Il punto è che i suoi scritti non vanno equivocati per un programma ideologico di massa e ancora meno per una dottrina religiosa, perché dire fluttuante e poetico rivolto in presa diretta al suo lettore, fiducioso che lo capirà e elaborerà al volo come accade tra vecchi amici, senza necessità di ripetute pedanti sistematizzazioni.
Ma non è che?
Alle prove generali il direttore d’orchestra pigia a raffica un tasto nero del pianoforte:
plom! plom! plom! plom! plom! plom! plom! plom! plom! plom! plom! plom! plom! plom! plom! plom! plom! plom! plom! plom! plom! plom! plom! plom! plom!
Interrompe e proclama:
«Questo Mi bemolle irrompe come una stilettata al fegato!» e riprende:
plom! plom! plom! plom! plom! plom! plom! plom! plom! plom! plom! plom! plom! plom! plom! plom! plom! plom! plom! plom! plom! plom! plom! plom! plom!
Ma non è che il direttore si stia facendo una sega? Sublime ma sega. Forse meglio la cassiera del supermercato in centro, quella che pigia i tasti del misuratore fiscale per sbarcare il lunario.
Mida
Sempre evidente la distanza e lapalissiana la differenza della realtà dalla finzione?

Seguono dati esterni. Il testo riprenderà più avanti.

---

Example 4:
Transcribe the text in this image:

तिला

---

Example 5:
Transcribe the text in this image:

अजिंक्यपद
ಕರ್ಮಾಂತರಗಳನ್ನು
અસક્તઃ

Meno di quel che sembra dato che ogni umano ricordo è narrazione e l’atto di ricerca implica un po’ di fiction. Narrazioni le istituzioni, le leggi dello Stato e le confessioni religiose, così le associazioni sportive. Storie di finzione con artefatto lieto fine i prodotti in vendita sugli scaffali del supermercato, invece a finale aperto le relazioni personali sovente ricche di aspettative o pregiudizi. Finanche la natura al solo sguardo umano si trasforma da ciò che è in madre o matrigna, in Dio o in un mix di tutto questo, dipende dalla storia che scegliamo.
Arranca qualsiasi rigoroso double check che possiamo escogitare per ripristinare una definitiva e perfetta distinzione tra i due regni, perché Mida che solo nel pensarla già trasformiamo qualsiasi materia senza neppure sfiorarla.
L’internista
Può esserti padre o madre, fratello, sorella, figlio o amico, ma se ti mette sotto sua stretta osservazione probabilmente è un gastroenterologo.
Il bus
Turista in piazza era quasi sera e davanti al monumento era passato un vecchio bus stipato di lavoratori pendolari. Anch’io il più delle volte ho ottemperato concreti definiti e continui compiti invece di rincorrere infinite possibilità.
Nel fare un bilancio empirico vedo in tale costrizione più soddisfazione che alienazione, lo stato un po’ isterico di non pochi esteti che guardano il mondo invece di viverci responsabilmente dentro ne è la controprova.
Sbrigatività
L’imperativo scegli-adesso-questo-o-quello-prendere-o-lasciare! Va bene per scegliere un nuovo frigorifero quando ad agosto strapieno di vivande si rompe di un botto quello vecchio.
Per tutto il resto forse meglio riflettere ricalcando i tempi della natura.